Sixto V, con su aguda percepción de los problemas urbanos, resolvió ponerle remedio a este estado de
cosas. Al efecto, echó mano de una pequeña cascada situada a 16 millas de la ciudad, y, venciendo
grandes dificultades técnicas debidas a la escabrosidad del terreno, hizo encauzar sus aguas y conducirlas,
en parte por canales subterráneos y en parte por medio de un acueducto colocado sobre arcos, hasta la
altura de las colinas. La monumental obra quedó concluida en el breve término de dieciocho meses, y un
día del año 1589, el agua llegó a la ya mencionada Fuente de Moisés y brotó, en burbujeante chorro, de
las fauces de los cuatro marmóreos leones egipcios que se hallan a su frente, siendo lanzada a grandes
tazas protegidas por una barandilla. Estaba previsto, y existe hoy todavía, también un gran cuenco lateral,
donde se podía abrevar el ganado bovino y equino. Simultáneamente, el agua empezó a surgir a
borbotones en otras veintisiete fuentes públicas previamente instaladas. Era un momento de gran
conmoción para Roma que inició toda una etapa en la evolución de la ciudad, y los agradecidos romanos
dieron a la Fuente de Moisés, en homenaje al Papa, el sobrenombre de "Aqua Felice", el cual se ha
conservado hasta el presente, disimulando las muchas veces aducida fealdad del referido artefacto.

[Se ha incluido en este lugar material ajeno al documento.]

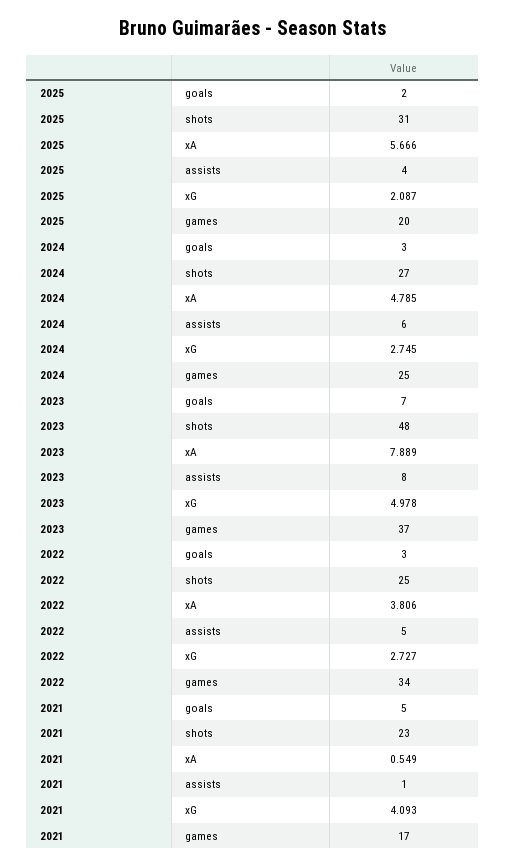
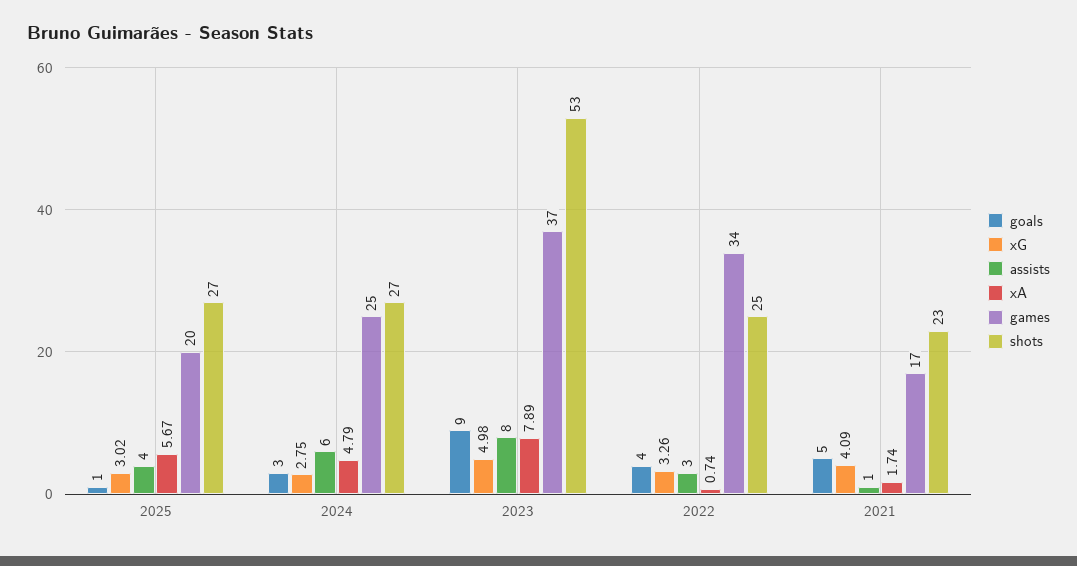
goals, 2025: 2 -> 1
shots, 2025: 31 -> 27
xG, 2025: 2.087 -> 3.02
goals, 2023: 7 -> 9
shots, 2023: 48 -> 53
goals, 2022: 3 -> 4
xA, 2022: 3.806 -> 0.74
assists, 2022: 5 -> 3
xG, 2022: 2.727 -> 3.26
xA, 2021: 0.549 -> 1.74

A estas fecundas realizaciones debe asignarse, además del valor que poseían para Roma, un significado
mucho mayor. A fines del siglo XVI y más aún en la centuria siguiente empezó a formarse un nuevo
concepto de la ciudad capital, tal cual la conocemos hoy, como centro político, social y cultural. Si bien
fueran fundadas con mucha anterioridad, de la época señalada data el verdadero desarrollo de París,
Madrid y Londres, a las que se agregarían, más tarde y en menor grado Berlín y San Petersburgo, que
trasformaría estas ciudades en capitales nacionales. En este conjunto, el papel de Roma, convertida en
capital del catolicismo, es único y precursor. Era Sixto V, el Papa plebeyo y visionario, quien con su obra
remodeladora erigió la Ciudad Eterna en prototipo de moderna urbanización.

La Prensa, Buenos Aires, 15 de marzo de 1980, 1ª sección, página 8.